As I work with Community Drug Team and provide a needle exchange I have access to a supply of sharps bins which are disposed of too.  BUT also, our local authority provide a sharps bin delivery and collection service so I am quite lucky.


----------



## scotty (Mar 25, 2010)

Steff2010 said:


> Hi sorry if this makes me look daft but are these sharps bins for needles or lancets?



 i didnt no ither that lancets are ment to go in the yellow bin , 

Thought it was just needles, will start doing it now though


----------



## Sugarbum (Mar 25, 2010)

Tom Hreben said:


> I've always found it near impossible to get hold of a sharps bin. The only reason I have one at the moment is I've raided the pathology stores where I work and half inched one (or at least my boss did!) I can get rid of it at work too which is beneficial.
> 
> Tom



You will love it when you go onto medtronic next month. All your sharps (which is hardly anything) are sealable or covered at the point of disposable. I suppose in a perfect world you should still use a sharps bin....but I dont. I had dreadful problems getting my hands on one as well.


----------



## Freddie99 (Mar 25, 2010)

SacredHeart said:


> I'm pretty sure the bins are destroyed via incineration.....



They are, I'm not quite sure if we autoclave them first. Probably not.


----------



## Freddie99 (Mar 25, 2010)

Sugarbum said:


> You will love it when you go onto medtronic next month. All your sharps (which is hardly anything) are sealable or covered at the point of disposable. I suppose in a perfect world you should still use a sharps bin....but I dont. I had dreadful problems getting my hards on one as well.

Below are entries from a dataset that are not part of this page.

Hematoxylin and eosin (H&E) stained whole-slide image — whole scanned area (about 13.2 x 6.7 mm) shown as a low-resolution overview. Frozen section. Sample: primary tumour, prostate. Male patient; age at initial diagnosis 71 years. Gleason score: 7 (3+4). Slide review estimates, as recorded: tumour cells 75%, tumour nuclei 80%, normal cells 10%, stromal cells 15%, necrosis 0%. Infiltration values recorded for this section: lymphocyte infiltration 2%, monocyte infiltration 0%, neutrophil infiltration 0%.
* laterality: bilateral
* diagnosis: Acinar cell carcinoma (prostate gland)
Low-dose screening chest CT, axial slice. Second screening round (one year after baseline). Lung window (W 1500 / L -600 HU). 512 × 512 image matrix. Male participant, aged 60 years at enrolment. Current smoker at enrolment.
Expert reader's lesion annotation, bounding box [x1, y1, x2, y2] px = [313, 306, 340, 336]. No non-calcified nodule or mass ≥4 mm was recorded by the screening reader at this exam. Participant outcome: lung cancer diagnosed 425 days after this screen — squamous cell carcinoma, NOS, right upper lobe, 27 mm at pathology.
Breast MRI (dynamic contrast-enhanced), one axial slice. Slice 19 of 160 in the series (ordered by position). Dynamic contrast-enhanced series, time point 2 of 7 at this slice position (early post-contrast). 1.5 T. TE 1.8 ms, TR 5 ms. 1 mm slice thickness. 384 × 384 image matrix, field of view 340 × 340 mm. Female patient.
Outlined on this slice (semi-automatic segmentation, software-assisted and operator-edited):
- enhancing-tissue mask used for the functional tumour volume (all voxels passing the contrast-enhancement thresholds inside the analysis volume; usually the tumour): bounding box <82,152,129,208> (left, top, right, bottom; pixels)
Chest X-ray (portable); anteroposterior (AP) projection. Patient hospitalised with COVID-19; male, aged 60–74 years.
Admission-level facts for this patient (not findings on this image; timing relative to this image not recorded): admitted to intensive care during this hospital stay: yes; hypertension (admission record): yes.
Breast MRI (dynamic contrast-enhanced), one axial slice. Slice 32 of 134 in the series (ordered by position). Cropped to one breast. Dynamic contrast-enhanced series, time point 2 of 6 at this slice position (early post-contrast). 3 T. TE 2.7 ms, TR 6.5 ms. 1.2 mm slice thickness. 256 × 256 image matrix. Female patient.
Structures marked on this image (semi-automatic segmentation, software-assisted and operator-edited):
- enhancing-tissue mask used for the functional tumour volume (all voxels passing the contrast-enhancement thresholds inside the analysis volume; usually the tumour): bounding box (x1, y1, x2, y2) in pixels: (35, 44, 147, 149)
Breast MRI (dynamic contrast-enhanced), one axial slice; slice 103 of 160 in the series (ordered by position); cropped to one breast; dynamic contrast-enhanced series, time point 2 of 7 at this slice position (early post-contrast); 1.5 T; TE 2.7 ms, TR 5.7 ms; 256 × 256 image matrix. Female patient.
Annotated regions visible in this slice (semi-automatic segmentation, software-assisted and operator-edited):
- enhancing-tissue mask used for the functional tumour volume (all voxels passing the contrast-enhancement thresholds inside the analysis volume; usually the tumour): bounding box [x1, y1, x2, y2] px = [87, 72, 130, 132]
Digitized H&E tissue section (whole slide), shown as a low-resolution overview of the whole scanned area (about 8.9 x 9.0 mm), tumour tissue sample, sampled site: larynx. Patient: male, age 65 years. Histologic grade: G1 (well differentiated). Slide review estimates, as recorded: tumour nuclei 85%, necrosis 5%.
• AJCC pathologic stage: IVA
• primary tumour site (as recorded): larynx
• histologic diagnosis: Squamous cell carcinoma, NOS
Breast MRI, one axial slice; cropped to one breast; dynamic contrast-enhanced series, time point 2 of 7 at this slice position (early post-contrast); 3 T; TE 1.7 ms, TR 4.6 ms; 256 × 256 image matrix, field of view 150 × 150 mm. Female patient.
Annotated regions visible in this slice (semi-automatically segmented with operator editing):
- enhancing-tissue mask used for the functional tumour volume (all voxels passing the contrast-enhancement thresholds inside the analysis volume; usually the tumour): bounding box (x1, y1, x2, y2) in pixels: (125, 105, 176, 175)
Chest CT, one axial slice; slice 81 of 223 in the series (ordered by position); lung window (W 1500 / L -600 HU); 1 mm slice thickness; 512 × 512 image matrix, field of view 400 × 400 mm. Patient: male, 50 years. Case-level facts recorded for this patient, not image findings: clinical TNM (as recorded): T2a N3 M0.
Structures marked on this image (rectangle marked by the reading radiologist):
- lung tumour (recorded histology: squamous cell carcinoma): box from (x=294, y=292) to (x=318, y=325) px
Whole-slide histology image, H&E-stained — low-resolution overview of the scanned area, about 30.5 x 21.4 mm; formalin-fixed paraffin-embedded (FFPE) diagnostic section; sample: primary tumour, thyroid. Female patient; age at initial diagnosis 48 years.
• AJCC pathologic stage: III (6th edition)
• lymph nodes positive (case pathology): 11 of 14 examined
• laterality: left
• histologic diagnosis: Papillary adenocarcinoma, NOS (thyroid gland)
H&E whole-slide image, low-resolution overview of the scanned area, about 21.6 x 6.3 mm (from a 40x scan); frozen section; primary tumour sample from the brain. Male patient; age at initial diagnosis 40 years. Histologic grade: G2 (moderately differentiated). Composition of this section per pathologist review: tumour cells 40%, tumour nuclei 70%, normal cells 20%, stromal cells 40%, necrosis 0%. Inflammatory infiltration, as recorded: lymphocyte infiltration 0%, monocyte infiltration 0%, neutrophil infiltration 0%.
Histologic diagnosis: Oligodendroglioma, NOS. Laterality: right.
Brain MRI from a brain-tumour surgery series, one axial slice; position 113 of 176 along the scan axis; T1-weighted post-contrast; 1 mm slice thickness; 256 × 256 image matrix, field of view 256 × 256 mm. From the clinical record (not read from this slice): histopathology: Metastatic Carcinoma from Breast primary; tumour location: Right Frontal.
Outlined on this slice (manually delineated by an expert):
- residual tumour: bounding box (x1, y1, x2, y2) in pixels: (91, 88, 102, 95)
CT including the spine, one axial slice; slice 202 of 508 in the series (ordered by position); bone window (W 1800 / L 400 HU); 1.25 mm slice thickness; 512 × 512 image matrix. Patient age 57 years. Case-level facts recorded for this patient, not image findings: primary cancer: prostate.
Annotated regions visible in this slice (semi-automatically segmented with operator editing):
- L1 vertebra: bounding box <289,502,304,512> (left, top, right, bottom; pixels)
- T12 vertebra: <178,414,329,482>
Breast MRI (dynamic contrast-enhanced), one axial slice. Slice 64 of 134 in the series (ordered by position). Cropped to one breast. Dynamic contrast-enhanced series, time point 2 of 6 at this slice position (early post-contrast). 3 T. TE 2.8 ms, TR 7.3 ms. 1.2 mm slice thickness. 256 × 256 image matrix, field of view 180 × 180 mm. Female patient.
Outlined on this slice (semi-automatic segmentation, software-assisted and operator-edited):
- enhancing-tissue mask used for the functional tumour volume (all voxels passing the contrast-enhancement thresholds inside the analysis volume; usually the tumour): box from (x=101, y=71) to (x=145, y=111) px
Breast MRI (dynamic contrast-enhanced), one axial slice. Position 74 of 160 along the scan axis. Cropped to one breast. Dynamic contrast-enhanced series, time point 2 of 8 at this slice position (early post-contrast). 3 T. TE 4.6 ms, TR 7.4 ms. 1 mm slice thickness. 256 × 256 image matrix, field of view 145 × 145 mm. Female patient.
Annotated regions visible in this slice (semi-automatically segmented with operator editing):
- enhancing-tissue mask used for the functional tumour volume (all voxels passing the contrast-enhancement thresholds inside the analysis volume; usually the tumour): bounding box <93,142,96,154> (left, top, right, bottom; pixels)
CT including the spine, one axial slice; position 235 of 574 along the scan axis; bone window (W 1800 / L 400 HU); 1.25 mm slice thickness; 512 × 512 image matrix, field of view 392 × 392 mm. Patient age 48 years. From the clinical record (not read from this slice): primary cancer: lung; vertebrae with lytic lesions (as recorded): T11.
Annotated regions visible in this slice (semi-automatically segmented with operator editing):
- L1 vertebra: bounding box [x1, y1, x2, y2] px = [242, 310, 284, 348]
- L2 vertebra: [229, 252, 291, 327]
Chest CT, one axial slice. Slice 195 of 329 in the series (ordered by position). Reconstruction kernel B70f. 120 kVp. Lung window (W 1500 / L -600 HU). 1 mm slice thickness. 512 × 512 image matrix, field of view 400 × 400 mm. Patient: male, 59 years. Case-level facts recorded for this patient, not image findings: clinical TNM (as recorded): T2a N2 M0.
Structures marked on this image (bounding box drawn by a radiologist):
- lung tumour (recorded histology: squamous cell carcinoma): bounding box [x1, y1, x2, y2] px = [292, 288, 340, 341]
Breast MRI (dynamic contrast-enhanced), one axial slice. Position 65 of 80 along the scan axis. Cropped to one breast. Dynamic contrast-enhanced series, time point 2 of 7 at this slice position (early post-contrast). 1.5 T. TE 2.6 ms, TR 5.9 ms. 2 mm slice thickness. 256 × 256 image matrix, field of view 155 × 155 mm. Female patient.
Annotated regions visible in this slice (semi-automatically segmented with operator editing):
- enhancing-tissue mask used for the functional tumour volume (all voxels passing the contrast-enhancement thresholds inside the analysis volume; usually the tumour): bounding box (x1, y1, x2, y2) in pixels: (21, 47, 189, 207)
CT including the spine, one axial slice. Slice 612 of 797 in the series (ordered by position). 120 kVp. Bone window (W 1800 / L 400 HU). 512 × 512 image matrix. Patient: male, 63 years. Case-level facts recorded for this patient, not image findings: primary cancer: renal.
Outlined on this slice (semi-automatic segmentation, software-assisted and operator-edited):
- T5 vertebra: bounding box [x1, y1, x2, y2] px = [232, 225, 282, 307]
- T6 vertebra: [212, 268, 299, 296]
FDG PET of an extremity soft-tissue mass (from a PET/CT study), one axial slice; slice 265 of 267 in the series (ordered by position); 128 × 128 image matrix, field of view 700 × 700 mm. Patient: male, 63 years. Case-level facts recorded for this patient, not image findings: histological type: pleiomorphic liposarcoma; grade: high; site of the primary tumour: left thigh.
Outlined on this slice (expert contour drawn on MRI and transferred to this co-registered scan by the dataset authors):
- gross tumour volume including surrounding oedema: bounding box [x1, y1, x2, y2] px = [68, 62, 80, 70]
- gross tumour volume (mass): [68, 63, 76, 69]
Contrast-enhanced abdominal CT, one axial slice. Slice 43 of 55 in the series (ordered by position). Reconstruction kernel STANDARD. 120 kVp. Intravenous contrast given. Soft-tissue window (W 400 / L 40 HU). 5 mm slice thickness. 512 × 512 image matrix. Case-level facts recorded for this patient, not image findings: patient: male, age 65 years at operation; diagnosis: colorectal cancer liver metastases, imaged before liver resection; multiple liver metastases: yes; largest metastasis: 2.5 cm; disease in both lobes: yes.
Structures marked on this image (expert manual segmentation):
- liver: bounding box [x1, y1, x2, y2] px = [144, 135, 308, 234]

Quality. I've still got the one I had from work. Sooner or later it'll have microscope slides in if I ever buy a microscope and the relevant ancillaries!


----------



## Steff (Mar 25, 2010)

scotty said:


> i didnt no ither that lancets are ment to go in the yellow bin ,
> 
> Thought it was just needles, will start doing it now though



Snap now i know diffirent


----------



## Andy (Mar 25, 2010)

I just hand my full in at the surgery and get a new one on prescription. I normally apply for a new one when the one I am using is about half full so never without one. Never had any problems I must admit (touch wood).


----------



## RachelT (Mar 25, 2010)

Our council collects, the numbers are availible from our local Diabetes UK people (which is no help at all for all the people injecting anti-coagulants or drugs for Hepatitis C, it's not just us who get bundled in with the drug addicts). Could just sneak them into the cytotoxic waste bin at work if i was despirate....Nobody checks that one...


----------



## Lauren (Mar 26, 2010)

I have an entire cupboard full of old sharps bins... should probably ring the council soon!


----------



## xxlou_lxx (Mar 26, 2010)

This is so weird but in the whole 21 years of being insulin dependent, I have always used a needle clipper! 
None of this sharps bin stuff and also was led to believe that as long as you dont have some sort of communicable disease that you know about then its fine to throw away test strips in the bin! 
Id rather use a needle clipper than have a god ugly sharps bin in my house haha seems like an extra inconvenience for no real reason 

*unless there is some new rule that i aint even heard about yet* lol


----------



## grahams mum (Mar 26, 2010)

Tom Hreben said:


> I've always found it near impossible to get hold of a sharps bin. The only reason I have one at the moment is I've raided the pathology stores where I work and half inched one (or at least my boss did!) I can get rid of it at work too which is beneficial.
> 
> Tom



hi have lots tom so you can always pop in if you want graham room is full of stuff  even my bag at work is not the first time that i give out kit kat ,sweeties and lucozade to other diabetic going low i have graham bits every where cars work school and friends ohh the bin are new not full


----------



## Freddie99 (Mar 26, 2010)

grahams mum said:


> hi have lots tom so you can always pop in if you want graham room is full of stuff  even my bag at work is not the first time that i give out kit kat ,sweeties and lucozade to other diabetic going low i have graham bits every where cars work school and friends ohh the bin are new not full



Thanks Daniela, 

The one I've got from work has a long way to go until it's filled. Thanks for the offer though.


----------



## ZoZo (Mar 26, 2010)

I get sharps bins on prescription and the full ones I just drop back into the surgery. 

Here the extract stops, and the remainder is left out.